Skipping model training as training data is empty.


## 8. Evaluate Model Performance

In [19]:
if mlp_model and X_test_scaled.size > 0:
    # Get predictions (probabilities for the positive class)
    y_pred_proba = mlp_model.predict_proba(X_test_scaled)[:, 1]
    y_pred_class = mlp_model.predict(X_test_scaled)

    # ROC Curve
    fpr, tpr, thresholds = roc_curve(y_test, y_pred_proba, sample_weight=w_test)
    roc_auc = auc(fpr, tpr)

    plt.figure()
    plt.plot(fpr, tpr, color='darkorange', lw=2, label=f'ROC curve (area = {roc_auc:.2f})')
    plt.plot([0, 1], [0, 1], color='navy', lw=2, linestyle='--')
    plt.xlim([0.0, 1.0])
    plt.ylim([0.0, 1.05])
    plt.xlabel('False Positive Rate')
    plt.ylabel('True Positive Rate')
    plt.title('Receiver Operating Characteristic (ROC) - Test Set')
    plt.legend(loc="lower right")
    plt.grid(True)
    plt.show()

    # Confusion Matrix
    cm = confusion_matrix(y_test, y_pred_class, sample_weight=w_test) # Use w_test for weighted CM
    print("Confusion Matrix (Test Set):\n", cm)
    
    # Plot MVA output score
    plt.figure()
    plt.hist(y_pred_proba[y_test==1], bins=50, weights=w_test[y_test==1], label='Signal (Test)', alpha=0.7, density=True)
    plt.hist(y_pred_proba[y_test==0], bins=50, weights=w_test[y_test==0], label='Background (Test)', alpha=0.7, density=True)
    plt.title('MVA Output Score Distribution (Test Set)')
    plt.xlabel('MVA Score')
    plt.ylabel('Normalized Events')
    plt.legend()
    plt.yscale('log')
    plt.show()

else:
    print("Skipping model evaluation as model or test data is not available.")

Skipping model evaluation as model or test data is not available.


## 9. Save Model and Scaler

In [20]:
if mlp_model and scaler:
    # Save the trained model
    joblib.dump(mlp_model, mva_model_path)
    print(f"Trained MVA model saved to: {mva_model_path}")

    # Save the scaler
    joblib.dump(scaler, mva_scaler_path)
    print(f"Scaler saved to: {mva_scaler_path}")
else:
    print("Model or scaler not available. Skipping saving.")

Model or scaler not available. Skipping saving.


## Next Steps:

1.  **Update MC File Paths**: Ensure `mc_signal_hyy_file_pattern` and `mc_background_hyy_file_pattern` in Cell 5 point to your actual H→γγ signal and background MC files.

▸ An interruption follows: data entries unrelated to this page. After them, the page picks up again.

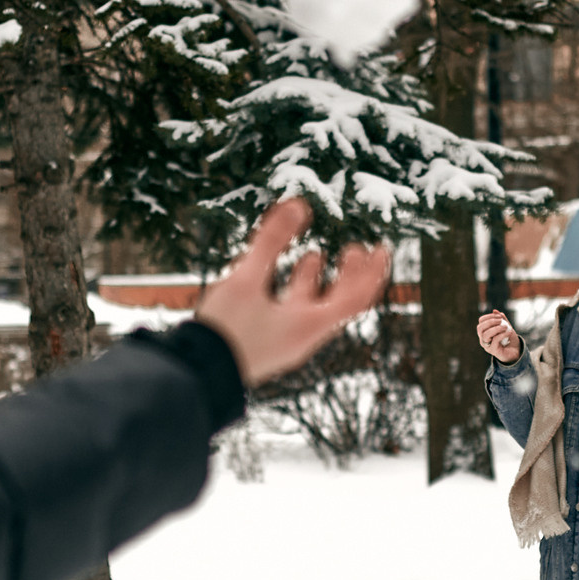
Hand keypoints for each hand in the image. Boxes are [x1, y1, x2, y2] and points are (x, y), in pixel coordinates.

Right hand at [194, 199, 390, 385]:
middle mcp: (304, 338)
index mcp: (309, 325)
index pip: (356, 298)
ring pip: (313, 309)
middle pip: (339, 304)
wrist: (197, 376)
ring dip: (318, 281)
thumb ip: (271, 241)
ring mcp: (286, 344)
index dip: (373, 271)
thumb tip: (298, 203)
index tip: (382, 247)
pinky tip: (277, 278)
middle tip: (353, 248)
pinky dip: (295, 292)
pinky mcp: (269, 346)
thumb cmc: (224, 331)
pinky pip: (293, 316)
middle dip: (348, 274)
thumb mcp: (246, 280)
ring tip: (316, 255)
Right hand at [476, 310, 521, 363]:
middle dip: (490, 322)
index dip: (488, 317)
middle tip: (501, 320)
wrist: (516, 351)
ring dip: (496, 328)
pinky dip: (502, 334)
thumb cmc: (510, 339)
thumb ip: (502, 319)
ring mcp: (487, 346)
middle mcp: (483, 339)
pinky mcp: (493, 351)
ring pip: (485, 335)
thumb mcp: (506, 326)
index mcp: (485, 332)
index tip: (498, 316)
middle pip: (480, 328)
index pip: (481, 322)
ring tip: (505, 326)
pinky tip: (509, 332)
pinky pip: (495, 340)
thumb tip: (495, 310)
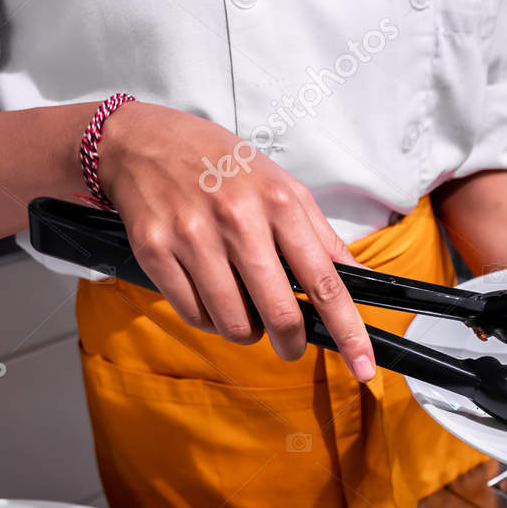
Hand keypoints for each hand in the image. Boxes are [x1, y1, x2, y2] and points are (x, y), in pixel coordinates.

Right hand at [97, 102, 373, 375]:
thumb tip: (361, 279)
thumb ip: (322, 237)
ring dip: (244, 331)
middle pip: (279, 315)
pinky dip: (207, 319)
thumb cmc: (221, 165)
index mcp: (279, 204)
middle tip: (288, 343)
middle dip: (290, 343)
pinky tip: (209, 297)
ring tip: (241, 308)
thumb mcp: (282, 186)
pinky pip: (192, 314)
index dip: (348, 332)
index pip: (324, 282)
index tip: (363, 366)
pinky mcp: (154, 250)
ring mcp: (193, 236)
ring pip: (233, 324)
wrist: (143, 140)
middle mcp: (238, 220)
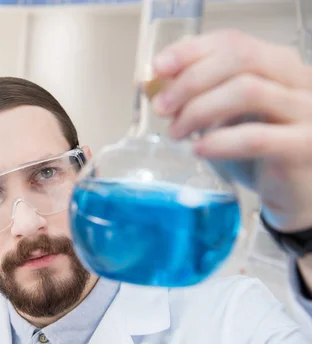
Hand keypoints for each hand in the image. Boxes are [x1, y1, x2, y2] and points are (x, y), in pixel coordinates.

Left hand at [150, 29, 311, 232]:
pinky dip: (220, 141)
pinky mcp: (304, 145)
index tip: (158, 68)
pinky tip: (199, 149)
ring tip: (177, 132)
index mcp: (277, 65)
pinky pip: (256, 137)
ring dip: (200, 110)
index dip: (191, 51)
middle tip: (162, 107)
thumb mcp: (225, 117)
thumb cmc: (258, 152)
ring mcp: (306, 111)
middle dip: (191, 80)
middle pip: (240, 58)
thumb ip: (198, 96)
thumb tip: (156, 83)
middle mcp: (298, 79)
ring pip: (248, 91)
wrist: (293, 193)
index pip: (233, 41)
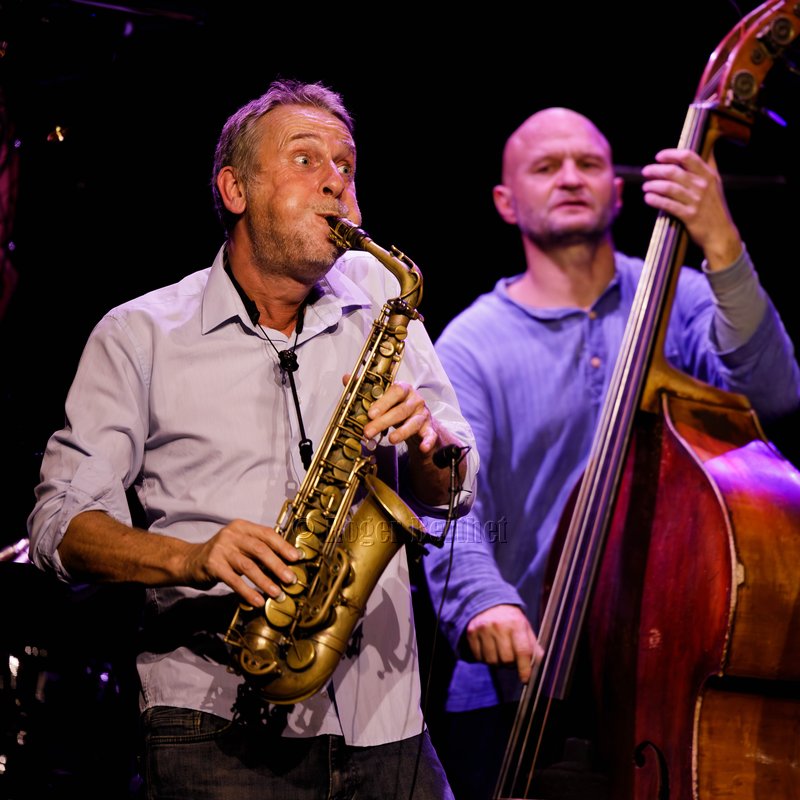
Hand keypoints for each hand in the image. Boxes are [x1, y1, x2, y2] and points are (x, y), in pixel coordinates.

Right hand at [184, 519, 301, 606]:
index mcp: (242, 527)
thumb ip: (259, 550)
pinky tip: (258, 601)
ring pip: (248, 566)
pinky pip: (234, 580)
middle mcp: (231, 535)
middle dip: (278, 565)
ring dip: (265, 581)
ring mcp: (221, 549)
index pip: (267, 534)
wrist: (189, 561)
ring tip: (277, 593)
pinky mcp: (212, 565)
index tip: (297, 558)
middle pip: (260, 549)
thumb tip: (286, 564)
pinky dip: (247, 592)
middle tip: (291, 579)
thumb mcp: (240, 546)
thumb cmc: (222, 555)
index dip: (283, 546)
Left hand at [361, 379, 438, 453]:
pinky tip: (423, 447)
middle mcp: (415, 400)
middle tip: (368, 431)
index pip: (396, 391)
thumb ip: (366, 390)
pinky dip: (427, 441)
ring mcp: (423, 415)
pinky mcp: (430, 429)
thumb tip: (347, 378)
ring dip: (402, 432)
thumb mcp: (384, 398)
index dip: (383, 402)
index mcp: (404, 389)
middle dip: (383, 421)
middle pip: (401, 410)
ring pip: (413, 423)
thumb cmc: (398, 408)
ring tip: (391, 440)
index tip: (370, 413)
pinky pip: (430, 435)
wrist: (418, 422)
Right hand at [465, 604, 542, 683]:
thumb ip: (533, 646)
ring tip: (498, 652)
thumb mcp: (525, 627)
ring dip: (496, 662)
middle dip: (510, 663)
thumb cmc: (510, 619)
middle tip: (510, 656)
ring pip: (491, 661)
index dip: (524, 669)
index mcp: (516, 623)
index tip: (525, 679)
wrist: (488, 601)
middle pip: (506, 659)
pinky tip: (488, 649)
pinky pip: (478, 657)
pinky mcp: (471, 632)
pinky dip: (484, 658)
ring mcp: (484, 628)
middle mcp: (499, 625)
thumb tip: (540, 666)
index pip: (522, 651)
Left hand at [640, 148, 742, 268]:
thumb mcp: (716, 183)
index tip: (659, 156)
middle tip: (645, 171)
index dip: (670, 154)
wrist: (720, 233)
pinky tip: (648, 198)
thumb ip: (708, 165)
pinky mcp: (689, 215)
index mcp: (708, 174)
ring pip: (668, 188)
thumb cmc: (714, 207)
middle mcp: (702, 185)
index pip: (688, 156)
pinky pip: (668, 205)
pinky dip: (655, 200)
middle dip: (656, 170)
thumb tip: (706, 146)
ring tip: (645, 186)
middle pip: (673, 171)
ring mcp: (696, 201)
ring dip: (653, 185)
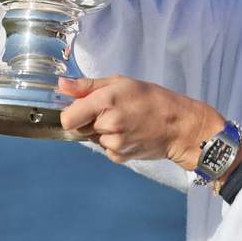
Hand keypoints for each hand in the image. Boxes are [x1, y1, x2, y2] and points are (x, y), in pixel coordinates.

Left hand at [57, 75, 223, 167]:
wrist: (180, 126)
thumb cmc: (154, 99)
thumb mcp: (122, 82)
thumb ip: (88, 86)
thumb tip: (61, 85)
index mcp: (105, 102)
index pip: (66, 118)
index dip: (72, 113)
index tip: (83, 107)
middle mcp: (107, 125)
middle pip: (78, 127)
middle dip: (89, 119)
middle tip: (113, 111)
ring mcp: (113, 144)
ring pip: (92, 138)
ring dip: (102, 131)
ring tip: (125, 121)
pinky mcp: (119, 157)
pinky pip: (104, 148)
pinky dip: (112, 142)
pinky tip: (129, 133)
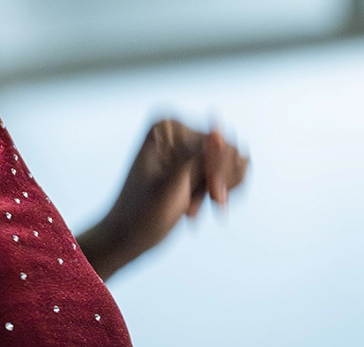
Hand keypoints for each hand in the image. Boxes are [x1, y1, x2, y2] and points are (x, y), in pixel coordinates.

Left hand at [78, 118, 248, 279]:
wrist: (128, 237)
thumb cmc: (143, 214)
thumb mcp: (172, 186)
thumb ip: (197, 158)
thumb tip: (219, 130)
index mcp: (167, 126)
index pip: (219, 141)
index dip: (220, 172)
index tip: (214, 198)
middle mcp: (179, 130)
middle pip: (231, 151)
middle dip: (220, 182)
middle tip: (195, 208)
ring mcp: (188, 147)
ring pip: (235, 163)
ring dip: (220, 191)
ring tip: (191, 210)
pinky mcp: (195, 165)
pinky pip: (230, 174)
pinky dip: (220, 195)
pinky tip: (193, 212)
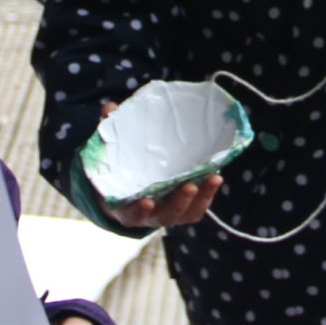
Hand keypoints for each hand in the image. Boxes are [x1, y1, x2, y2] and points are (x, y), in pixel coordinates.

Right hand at [95, 98, 222, 227]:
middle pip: (164, 216)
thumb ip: (110, 135)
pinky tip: (215, 177)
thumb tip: (110, 109)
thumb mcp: (111, 155)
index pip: (131, 214)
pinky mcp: (184, 210)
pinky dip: (208, 194)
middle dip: (178, 203)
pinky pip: (197, 208)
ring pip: (185, 212)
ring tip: (213, 177)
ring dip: (200, 197)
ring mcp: (168, 214)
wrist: (129, 190)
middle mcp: (148, 216)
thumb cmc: (119, 171)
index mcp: (125, 207)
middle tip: (189, 186)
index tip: (146, 201)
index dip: (138, 211)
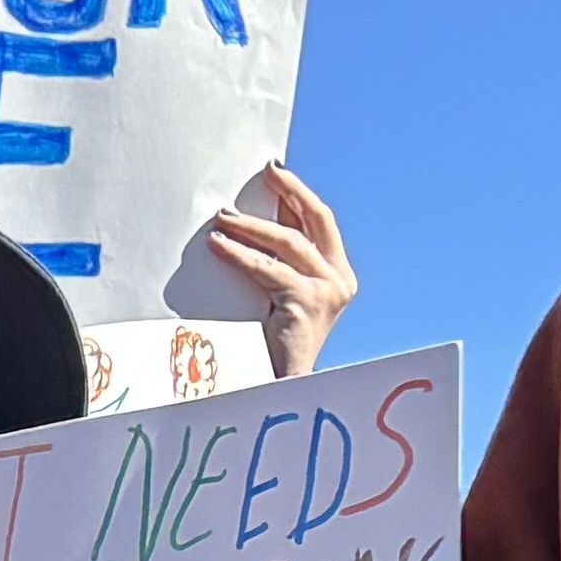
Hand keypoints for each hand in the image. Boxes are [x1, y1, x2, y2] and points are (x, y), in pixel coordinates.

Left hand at [209, 165, 357, 379]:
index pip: (319, 223)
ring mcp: (328, 291)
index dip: (298, 195)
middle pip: (316, 220)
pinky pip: (268, 269)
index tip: (275, 172)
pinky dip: (240, 254)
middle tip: (265, 172)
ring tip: (223, 217)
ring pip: (289, 242)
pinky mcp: (307, 303)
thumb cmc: (274, 347)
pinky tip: (219, 246)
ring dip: (253, 224)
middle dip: (291, 190)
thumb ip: (278, 262)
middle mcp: (340, 280)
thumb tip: (255, 220)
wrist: (283, 388)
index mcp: (338, 276)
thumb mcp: (280, 296)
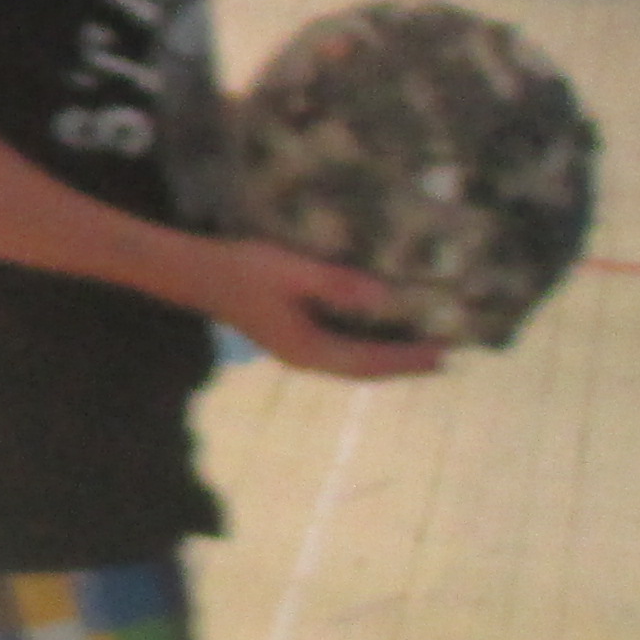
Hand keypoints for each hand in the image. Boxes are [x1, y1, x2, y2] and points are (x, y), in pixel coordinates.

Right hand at [207, 242, 446, 378]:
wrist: (196, 274)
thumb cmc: (242, 270)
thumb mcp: (292, 271)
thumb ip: (337, 284)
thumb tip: (386, 297)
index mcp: (309, 349)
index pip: (369, 360)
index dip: (407, 358)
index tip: (443, 353)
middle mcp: (307, 358)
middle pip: (365, 370)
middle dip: (403, 365)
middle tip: (443, 358)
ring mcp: (297, 350)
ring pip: (353, 363)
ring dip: (386, 359)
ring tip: (419, 353)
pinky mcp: (291, 337)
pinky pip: (341, 350)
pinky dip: (366, 348)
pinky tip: (377, 336)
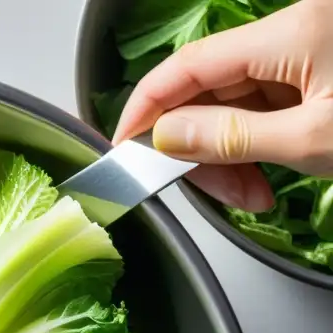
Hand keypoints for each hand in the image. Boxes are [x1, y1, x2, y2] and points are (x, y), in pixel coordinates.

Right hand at [114, 0, 332, 211]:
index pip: (190, 65)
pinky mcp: (318, 74)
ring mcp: (307, 53)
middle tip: (213, 193)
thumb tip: (166, 136)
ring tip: (250, 195)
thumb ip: (233, 136)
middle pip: (210, 88)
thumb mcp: (312, 139)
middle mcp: (293, 33)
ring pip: (235, 104)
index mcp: (290, 33)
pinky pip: (265, 108)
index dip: (147, 107)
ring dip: (230, 155)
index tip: (124, 149)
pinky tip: (263, 177)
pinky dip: (256, 146)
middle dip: (201, 148)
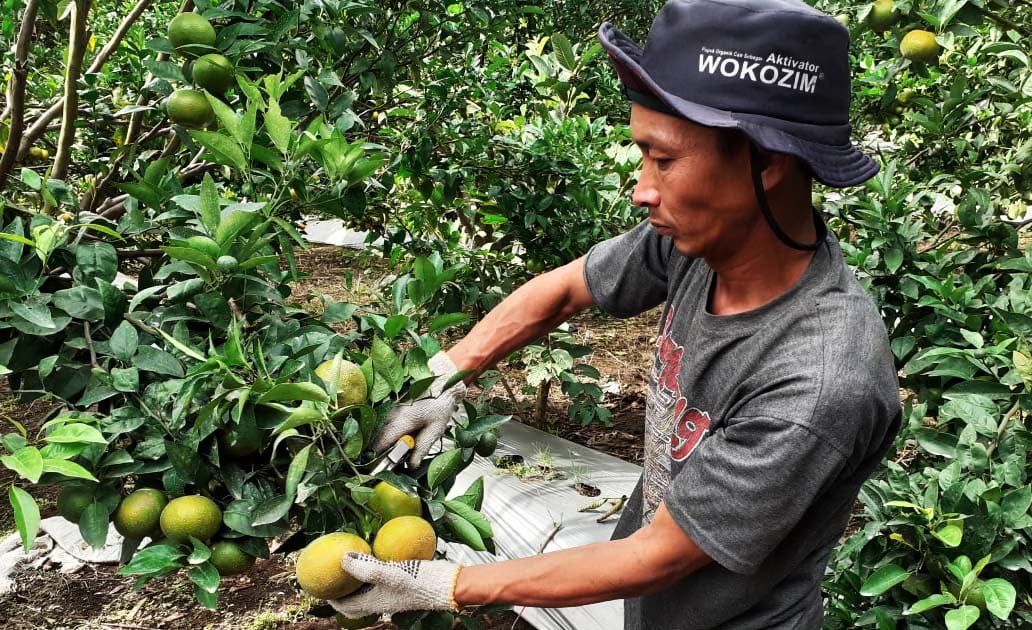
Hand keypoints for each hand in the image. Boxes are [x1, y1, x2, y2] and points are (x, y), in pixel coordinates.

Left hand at [329, 553, 461, 617]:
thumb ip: (366, 568)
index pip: (347, 606)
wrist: (449, 585)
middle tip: (336, 576)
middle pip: (356, 601)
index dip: (333, 598)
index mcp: (376, 602)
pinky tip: (379, 555)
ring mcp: (395, 593)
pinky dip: (375, 572)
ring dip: (359, 581)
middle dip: (344, 592)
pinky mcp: (405, 584)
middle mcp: (383, 600)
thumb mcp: (391, 573)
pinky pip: (383, 580)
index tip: (322, 585)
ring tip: (353, 563)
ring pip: (369, 591)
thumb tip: (342, 559)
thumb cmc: (421, 582)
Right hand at [373, 352, 466, 465]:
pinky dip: (389, 435)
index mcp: (403, 420)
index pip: (382, 441)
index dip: (377, 455)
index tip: (377, 467)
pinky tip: (401, 438)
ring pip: (381, 431)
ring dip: (386, 443)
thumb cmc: (439, 408)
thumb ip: (421, 448)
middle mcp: (392, 414)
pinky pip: (385, 426)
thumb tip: (410, 466)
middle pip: (379, 438)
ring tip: (399, 450)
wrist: (441, 386)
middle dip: (382, 452)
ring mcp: (390, 410)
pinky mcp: (392, 409)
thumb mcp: (435, 431)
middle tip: (391, 463)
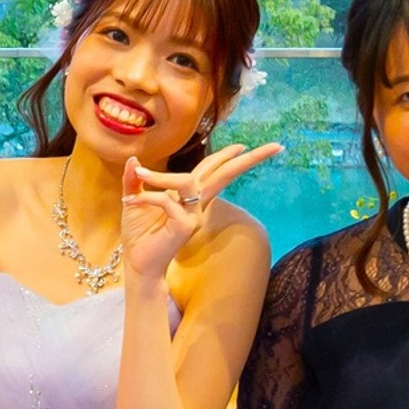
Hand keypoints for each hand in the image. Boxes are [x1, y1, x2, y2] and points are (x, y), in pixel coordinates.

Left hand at [120, 143, 284, 283]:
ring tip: (140, 175)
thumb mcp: (133, 199)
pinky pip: (167, 200)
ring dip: (161, 176)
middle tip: (277, 146)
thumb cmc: (139, 234)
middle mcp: (196, 204)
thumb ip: (135, 179)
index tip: (243, 146)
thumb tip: (134, 160)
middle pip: (225, 174)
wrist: (138, 262)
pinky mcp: (186, 225)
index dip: (226, 157)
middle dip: (249, 160)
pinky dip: (148, 196)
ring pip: (188, 181)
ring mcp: (194, 215)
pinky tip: (132, 202)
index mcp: (189, 196)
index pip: (212, 171)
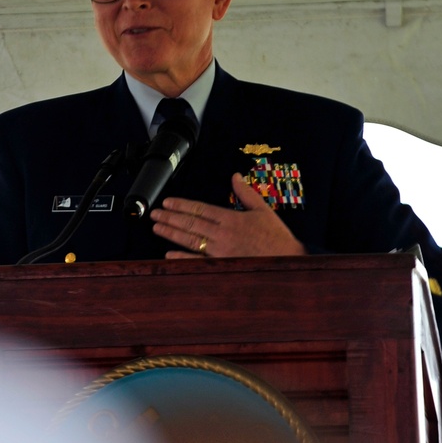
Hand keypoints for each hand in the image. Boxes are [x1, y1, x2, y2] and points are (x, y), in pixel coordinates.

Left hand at [149, 172, 306, 258]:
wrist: (287, 260)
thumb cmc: (276, 237)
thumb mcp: (263, 210)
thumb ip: (246, 193)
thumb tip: (235, 177)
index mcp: (231, 219)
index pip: (200, 209)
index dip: (181, 205)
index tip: (167, 202)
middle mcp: (222, 234)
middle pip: (190, 223)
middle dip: (170, 217)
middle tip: (154, 213)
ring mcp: (220, 251)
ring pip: (190, 240)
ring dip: (171, 233)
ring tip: (156, 227)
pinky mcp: (222, 265)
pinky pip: (197, 261)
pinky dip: (182, 258)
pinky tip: (168, 255)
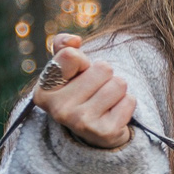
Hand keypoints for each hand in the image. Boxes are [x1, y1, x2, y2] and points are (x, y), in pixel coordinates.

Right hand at [36, 32, 136, 149]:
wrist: (97, 131)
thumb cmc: (81, 91)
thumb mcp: (67, 68)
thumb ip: (63, 47)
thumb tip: (74, 41)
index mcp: (44, 92)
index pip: (71, 55)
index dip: (82, 61)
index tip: (78, 75)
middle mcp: (59, 109)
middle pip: (102, 68)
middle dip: (105, 76)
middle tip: (95, 92)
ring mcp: (81, 123)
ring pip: (118, 84)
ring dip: (117, 90)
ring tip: (105, 102)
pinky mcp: (105, 133)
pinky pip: (129, 101)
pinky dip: (127, 104)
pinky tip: (114, 114)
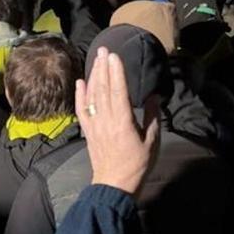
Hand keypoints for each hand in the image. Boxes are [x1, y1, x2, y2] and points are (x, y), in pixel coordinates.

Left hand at [77, 46, 161, 195]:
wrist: (115, 184)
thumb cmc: (138, 164)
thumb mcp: (152, 141)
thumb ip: (152, 116)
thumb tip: (153, 96)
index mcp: (123, 121)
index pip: (118, 91)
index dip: (116, 72)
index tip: (114, 56)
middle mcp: (106, 120)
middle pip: (103, 89)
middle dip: (103, 67)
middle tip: (103, 49)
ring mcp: (94, 125)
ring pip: (92, 96)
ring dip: (93, 76)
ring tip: (95, 59)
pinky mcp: (88, 131)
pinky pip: (81, 110)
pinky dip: (80, 95)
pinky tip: (80, 82)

You might need to adjust the `branches_to_read_mc` and the feature engineering in `load_and_preprocess_mc_for_mva` (Cell 7) based on your MC content.
2.  **Run This Notebook**: Execute all cells to train the MVA and save the `hyy_mva_model.pkl` and `hyy_mva_scaler.pkl` files.
3.  **Modify `HyyAnalysisNew.ipynb`**: Proceed to integrate this trained MVA into your main analysis notebook to select events based on the MVA score.